Content starts

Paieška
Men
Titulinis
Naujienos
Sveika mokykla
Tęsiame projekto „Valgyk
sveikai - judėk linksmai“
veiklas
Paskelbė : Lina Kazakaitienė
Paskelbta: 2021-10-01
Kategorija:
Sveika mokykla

Content ends

Repeat the entries exactly, all of them.

Paieška
Men
Titulinis
Naujienos
Sveika mokykla
Tęsiame projekto „Valgyk
sveikai - judėk linksmai“
veiklas
Paskelbė : Lina Kazakaitienė
Paskelbta: 2021-10-01
Kategorija:
Sveika mokykla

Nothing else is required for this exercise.